Dataset content: Begin
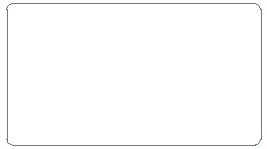
<source format=gbr>
%TF.GenerationSoftware,KiCad,Pcbnew,(6.0.5-0)*%
%TF.CreationDate,2022-07-05T23:04:03-07:00*%
%TF.ProjectId,trrs,74727273-2e6b-4696-9361-645f70636258,rev?*%
%TF.SameCoordinates,Original*%
%TF.FileFunction,Profile,NP*%
%FSLAX46Y46*%
G04 Gerber Fmt 4.6, Leading zero omitted, Abs format (unit mm)*
G04 Created by KiCad (PCBNEW (6.0.5-0)) date 2022-07-05 23:04:03*
%MOMM*%
%LPD*%
G01*
G04 APERTURE LIST*
%TA.AperFunction,Profile*%
%ADD10C,0.038100*%
%TD*%
G04 APERTURE END LIST*
D10*
X110000000Y-44500000D02*
G75*
G03*
X109500000Y-44000000I-500000J0D01*
G01*
X89000000Y-56000000D02*
X109500000Y-56000000D01*
X89000000Y-44000000D02*
X109500000Y-44000000D01*
X88500000Y-44500000D02*
X88500000Y-55500000D01*
X89000000Y-44000000D02*
G75*
G03*
X88500000Y-44500000I0J-500000D01*
G01*
X110000000Y-44500000D02*
X110000000Y-55500000D01*
X109500000Y-55999999D02*
G75*
G03*
X109999999Y-55500000I0J499999D01*
G01*
X88500001Y-55500000D02*
G75*
G03*
X89000000Y-55999999I499999J0D01*
G01*
M02*

</source>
Dataset content: End
→ **Aim of the task**: Without including any pictures, copy every line above exactly.

→ **Solved problem**:
<source format=gbr>
%TF.GenerationSoftware,KiCad,Pcbnew,(6.0.5-0)*%
%TF.CreationDate,2022-07-05T23:04:03-07:00*%
%TF.ProjectId,trrs,74727273-2e6b-4696-9361-645f70636258,rev?*%
%TF.SameCoordinates,Original*%
%TF.FileFunction,Profile,NP*%
%FSLAX46Y46*%
G04 Gerber Fmt 4.6, Leading zero omitted, Abs format (unit mm)*
G04 Created by KiCad (PCBNEW (6.0.5-0)) date 2022-07-05 23:04:03*
%MOMM*%
%LPD*%
G01*
G04 APERTURE LIST*
%TA.AperFunction,Profile*%
%ADD10C,0.038100*%
%TD*%
G04 APERTURE END LIST*
D10*
X110000000Y-44500000D02*
G75*
G03*
X109500000Y-44000000I-500000J0D01*
G01*
X89000000Y-56000000D02*
X109500000Y-56000000D01*
X89000000Y-44000000D02*
X109500000Y-44000000D01*
X88500000Y-44500000D02*
X88500000Y-55500000D01*
X89000000Y-44000000D02*
G75*
G03*
X88500000Y-44500000I0J-500000D01*
G01*
X110000000Y-44500000D02*
X110000000Y-55500000D01*
X109500000Y-55999999D02*
G75*
G03*
X109999999Y-55500000I0J499999D01*
G01*
X88500001Y-55500000D02*
G75*
G03*
X89000000Y-55999999I499999J0D01*
G01*
M02*

</source>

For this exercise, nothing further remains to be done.